TASK OBJECTIVE: Nothing but the text should be carried over: reproduce all the data exactly and leave out every image.

[INPUT DATA Boundary: Start]

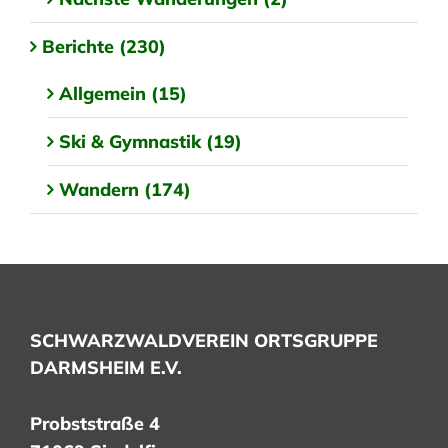
Berichte (230)
Allgemein (15)
Ski & Gymnastik (19)
Wandern (174)
SCHWARZWALDVEREIN ORTSGRUPPE
DARMSHEIM E.V.
Probststraße 4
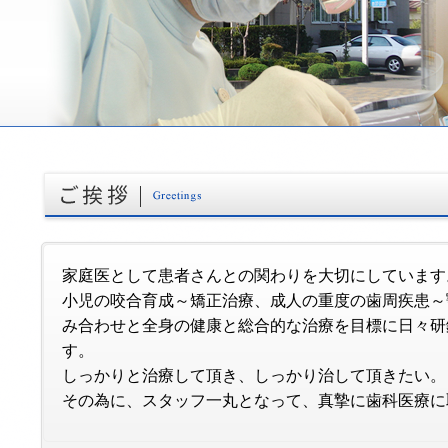
家庭医として患者さんとの関わりを大切にしています
小児の咬合育成～矯正治療、成人の重度の歯周疾患～
み合わせと全身の健康と総合的な治療を目標に日々研
す。
しっかりと治療して頂き、しっかり治して頂きたい。
その為に、スタッフ一丸となって、真摯に歯科医療に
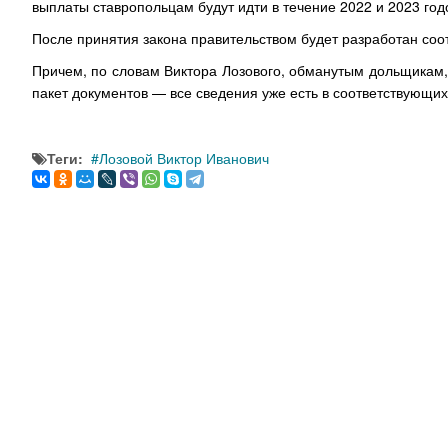
выплаты ставропольцам будут идти в течение 2022 и 2023 год
После принятия закона правительством будет разработан со
Причем, по словам Виктора Лозового, обманутым дольщикам, 
пакет документов — все сведения уже есть в соответствующих
Теги:
Лозовой Виктор Иванович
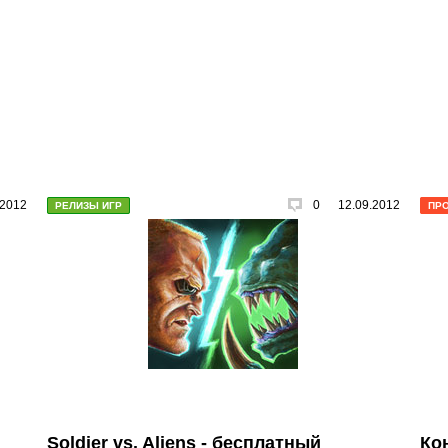
.2012
0
12.09.2012
РЕЛИЗЫ ИГР
ПР
Soldier vs. Aliens - бесплатный
Ко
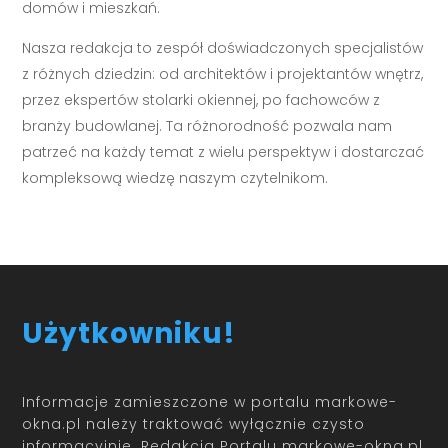
domów i mieszkań.
Nasza redakcja to zespół doświadczonych specjalistów
z różnych dziedzin: od architektów i projektantów wnętrz,
przez ekspertów stolarki okiennej, po fachowców z
branży budowlanej. Ta różnorodność pozwala nam
patrzeć na każdy temat z wielu perspektyw i dostarczać
kompleksową wiedzę naszym czytelnikom.
Użytkowniku!
Informacje zamieszczone w portalu markowe-
okna.pl należy traktować wyłącznie czysto
informacyjnie. Redakcja Portalu markowe-okna.pl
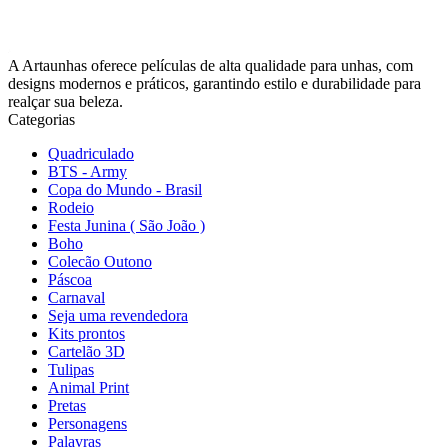
A Artaunhas oferece películas de alta qualidade para unhas, com
designs modernos e práticos, garantindo estilo e durabilidade para
realçar sua beleza.
Categorias
Quadriculado
BTS - Army
Copa do Mundo - Brasil
Rodeio
Festa Junina ( São João )
Boho
Colecão Outono
Páscoa
Carnaval
Seja uma revendedora
Kits prontos
Cartelão 3D
Tulipas
Animal Print
Pretas
Personagens
Palavras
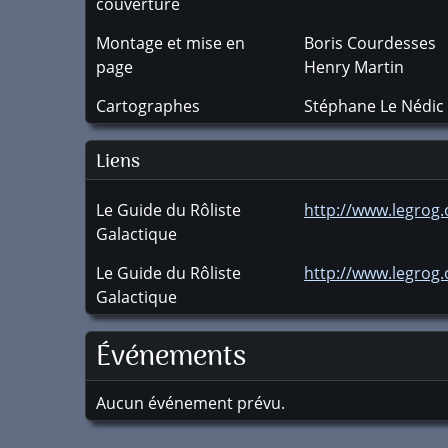
couverture
Montage et mise en
Boris Courdesses
page
Henry Martin
Cartographes
Stéphane Le Nédic
Liens
Le Guide du Rôliste
http://www.legrog.
Galactique
Le Guide du Rôliste
http://www.legrog.
Galactique
Événements
Aucun événement prévu.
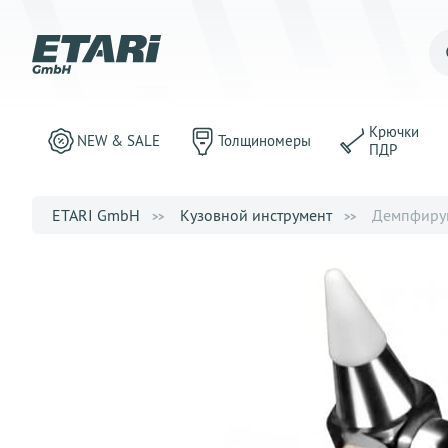
Крючки
NEW & SALE
Толщиномеры
ПДР
ETARI GmbH
Кузовной инструмент
Демпфирую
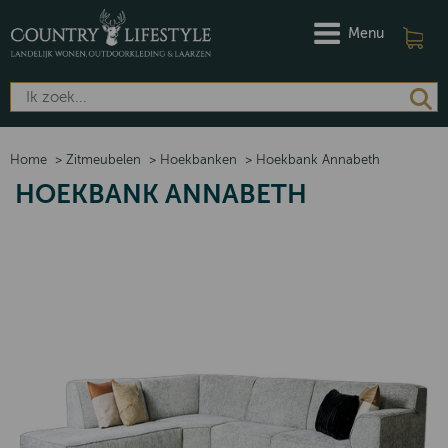
Menu
Home
>
Zitmeubelen
>
Hoekbanken
>
Hoekbank Annabeth
HOEKBANK ANNABETH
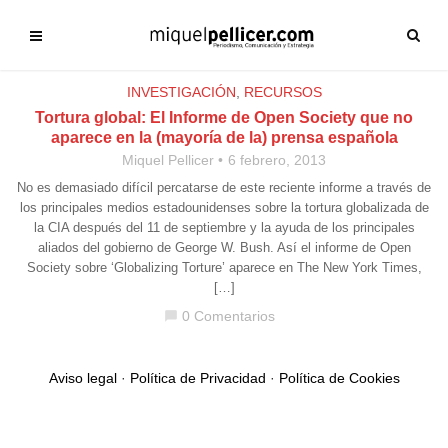
INVESTIGACIÓN
,
RECURSOS
Tortura global: El Informe de Open Society que no
aparece en la (mayoría de la) prensa española
Miquel Pellicer
6 febrero, 2013
No es demasiado difícil percatarse de este reciente informe a través de
los principales medios estadounidenses sobre la tortura globalizada de
la CIA después del 11 de septiembre y la ayuda de los principales
aliados del gobierno de George W. Bush. Así el informe de Open
Society sobre ‘Globalizing Torture’ aparece en The New York Times,
[…]
0 Comentarios
chat_bubble
Aviso legal
·
Política de Privacidad
·
Política de Cookies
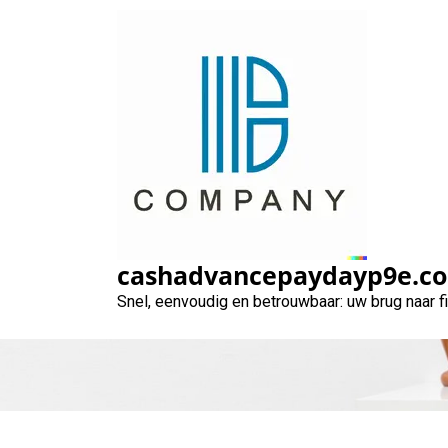
Naar
de
inhoud
gaan
De actuele rent
cashadvancepaydayp9e.c
Snel, eenvoudig en betrouwbaar: uw brug naar 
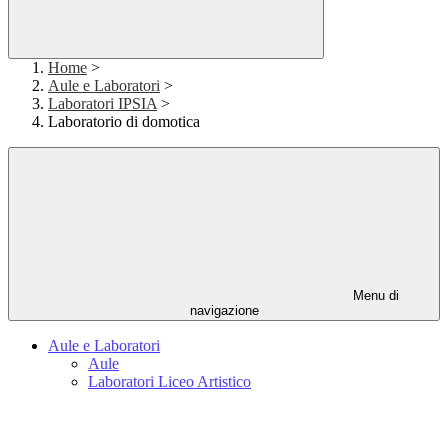
Home
>
Aule e Laboratori
>
Laboratori IPSIA
>
Laboratorio di domotica
Menu di
navigazione
Aule e Laboratori
Aule
Laboratori Liceo Artistico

[INPUT DATA Boundary: End]

ANSWER SPACE:
Berichte (230)
Allgemein (15)
Ski & Gymnastik (19)
Wandern (174)
SCHWARZWALDVEREIN ORTSGRUPPE
DARMSHEIM E.V.
Probststraße 4
家庭医として患者さんとの関わりを大切にしています
小児の咬合育成～矯正治療、成人の重度の歯周疾患～
み合わせと全身の健康と総合的な治療を目標に日々研
す。
しっかりと治療して頂き、しっかり治して頂きたい。
その為に、スタッフ一丸となって、真摯に歯科医療に
выплаты ставропольцам будут идти в течение 2022 и 2023 год
После принятия закона правительством будет разработан со
Причем, по словам Виктора Лозового, обманутым дольщикам, 
пакет документов — все сведения уже есть в соответствующих
Теги:
Лозовой Виктор Иванович
.2012
0
12.09.2012
РЕЛИЗЫ ИГР
ПР
Soldier vs. Aliens - бесплатный
Ко
domów i mieszkań.
Nasza redakcja to zespół doświadczonych specjalistów
z różnych dziedzin: od architektów i projektantów wnętrz,
przez ekspertów stolarki okiennej, po fachowców z
branży budowlanej. Ta różnorodność pozwala nam
patrzeć na każdy temat z wielu perspektyw i dostarczać
kompleksową wiedzę naszym czytelnikom.
Użytkowniku!
Informacje zamieszczone w portalu markowe-
okna.pl należy traktować wyłącznie czysto
informacyjnie. Redakcja Portalu markowe-okna.pl
A Artaunhas oferece películas de alta qualidade para unhas, com
designs modernos e práticos, garantindo estilo e durabilidade para
realçar sua beleza.
Categorias
Quadriculado
BTS - Army
Copa do Mundo - Brasil
Rodeio
Festa Junina ( São João )
Boho
Colecão Outono
Páscoa
Carnaval
Seja uma revendedora
Kits prontos
Cartelão 3D
Tulipas
Animal Print
Pretas
Personagens
Palavras
couverture
Montage et mise en
Boris Courdesses
page
Henry Martin
Cartographes
Stéphane Le Nédic
Liens
Le Guide du Rôliste
http://www.legrog.
Galactique
Le Guide du Rôliste
http://www.legrog.
Galactique
Événements
Aucun événement prévu.
Крючки
NEW & SALE
Толщиномеры
ПДР
ETARI GmbH
Кузовной инструмент
Демпфирую
Menu
Home
>
Zitmeubelen
>
Hoekbanken
>
Hoekbank Annabeth
HOEKBANK ANNABETH
INVESTIGACIÓN
,
RECURSOS
Tortura global: El Informe de Open Society que no
aparece en la (mayoría de la) prensa española
Miquel Pellicer
6 febrero, 2013
No es demasiado difícil percatarse de este reciente informe a través de
los principales medios estadounidenses sobre la tortura globalizada de
la CIA después del 11 de septiembre y la ayuda de los principales
aliados del gobierno de George W. Bush. Así el informe de Open
Society sobre ‘Globalizing Torture’ aparece en The New York Times,
[…]
0 Comentarios
chat_bubble
Aviso legal
·
Política de Privacidad
·
Política de Cookies
Naar
de
inhoud
gaan
De actuele rent
cashadvancepaydayp9e.c
Snel, eenvoudig en betrouwbaar: uw brug naar 
Home
>
Aule e Laboratori
>
Laboratori IPSIA
>
Laboratorio di domotica
Menu di
navigazione
Aule e Laboratori
Aule
Laboratori Liceo Artistico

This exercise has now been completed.